I think you’ve missed my point somewhat. I do not claim that moral rights are a social construct. Rather, I claim that talk of freedom is conceptually independent from whether we in fact have particular rights. We can be free to do things that we have no (moral) right to do. For example, we can imagine a society which allows men to own slaves. Here, they are free to do something (ie. own slaves) that they have no moral right to do. We can also be unfree to do things that we do have a moral right to do. Some unsavoury regimes restrict free speech, or trades union membership for example. The people who live under these regimes are not free to do something that they do have a moral right to do. The possibility of these examples shows that talk of freedom is conceptually independent from whether we have particular rights.

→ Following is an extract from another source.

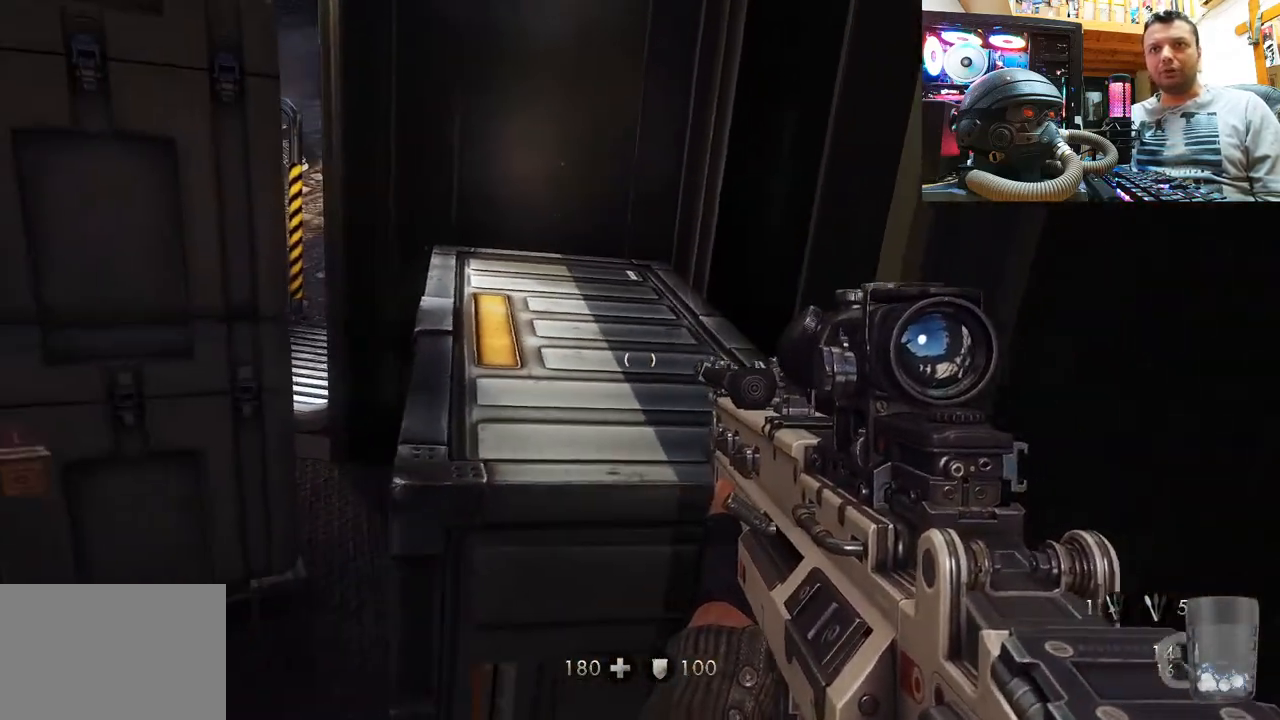
{"buttons": [], "left_stick": "down-left", "right_stick": "down-right", "events": [[167, "TRIANGLE", "down"], [283, "TRIANGLE", "up"], [433, "right_stick", "down-right"]]}
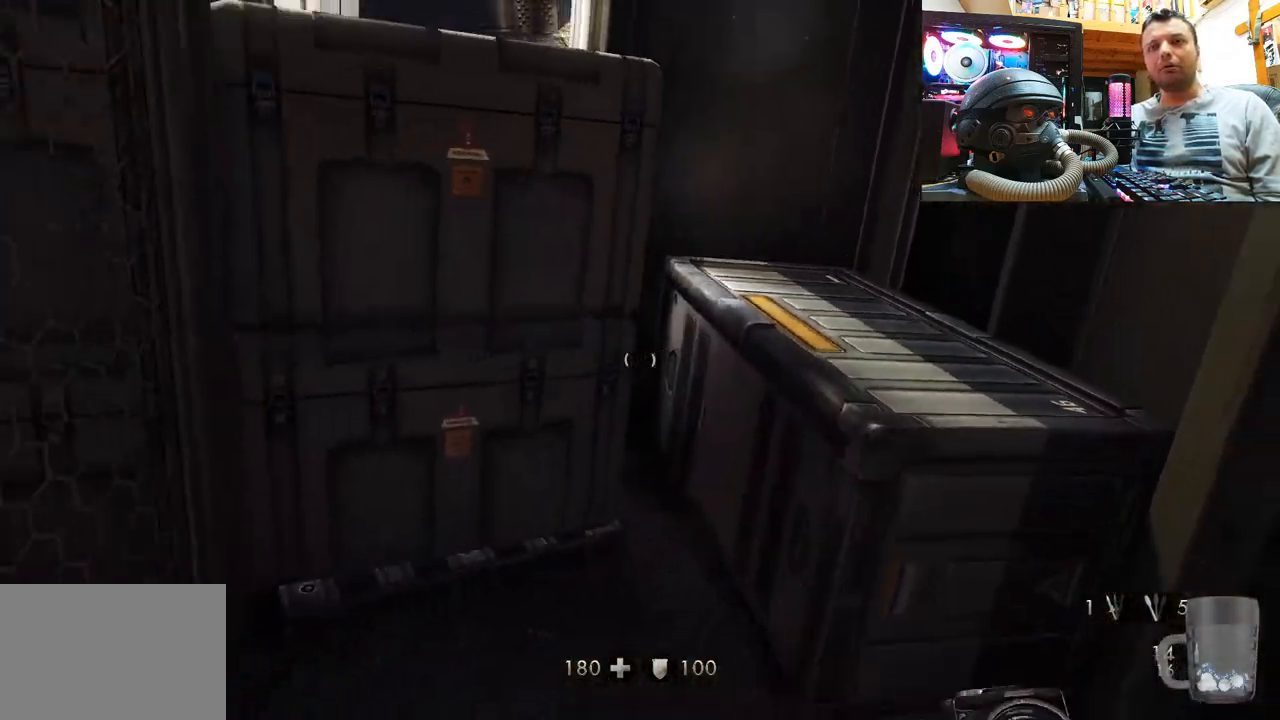
{"buttons": ["CROSS"], "left_stick": "up", "right_stick": "center", "events": [[133, "left_stick", "center"], [217, "right_stick", "center"], [233, "left_stick", "up"], [417, "CROSS", "down"]]}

You mention Locke. Locke himself had a moralised conception of freedom. He said something along the lines of (I don’t have a text to hand) “that ill deserves the name of confinement which only serves to keep us safe from bogs and precipices”. So, because particular things (eg. fences around bogs) are clearly sensible and justified, Locke thinks that they do not restrict our freedom. I (and Cohen, presumably) disagree with Locke. We think that fences around bogs and precipices *do* restrict our freedom, but that they are *justified* restrictions.

You seem to suggest that instead of choosing between moralised conceptions of liberty, we have the option of a non-moralised conception? How would that work?

Cohen’s (and a properly understood Berlinian presentation of ‘negative’ liberty) is an example of a non-moralised conception of freedom. So, Bob is free to X only if nobody will interfere with his doing X. That analysis of freedom does not make any moral claims (ie. whether Bob ought to be able to do X) and hence is non-moralised. It does however, have the implication that the poor are negatively unfree to do all sorts of things that the rich are not negatively unfree to do (maybe that’s a good thing though. Cohen leaves that question unanswered, at least in FREEDOM AND MONEY).

Hope that helps to clear things up.

Again, this has been a fruitful and interesting discussion!

“It’s clear by your talk of rights that you’re committed to a moralised conception of freedom. Fine. But you owe us the argument as to why your moralised conception of freedom is superior to an egalitarian moralised conception of freedom (eg. Dworkin’s). That’s pretty damn difficult.”

Ok, how about an egalitarian moralised conception has led to decay and, sometimes, death and destruction on a massive scale, whereas the the classical liberal moralised conception has led to material prosperity on a scale unprecedented in human history.

Nick,

Nice soundbite, but when formalised that argument will likely come out as invalid.

All analytical arguments at some point break down to an appeal to normative intuitions. I am just giving you the grounds for mine.

I don’t have a problem with normative intuitions. “Believing in a moralised conception of freedom always leads to bad consequences” isn’t a normative intuition, it’s a false empirical premise. Show us the argument for why a libertarian moralised conception is preferable to a non-libertarian one.

No, my normative intuition is to oppose widespread state action and to believe in a view of liberty that means that if you are not imposing on others, then you are not violating their liberty.

My basis for that is a tentative, conditional and, no doubt, partial understanding of how people, society and state interact based on reflecting on history and empirical evidence, the shape of the comment I referred to above.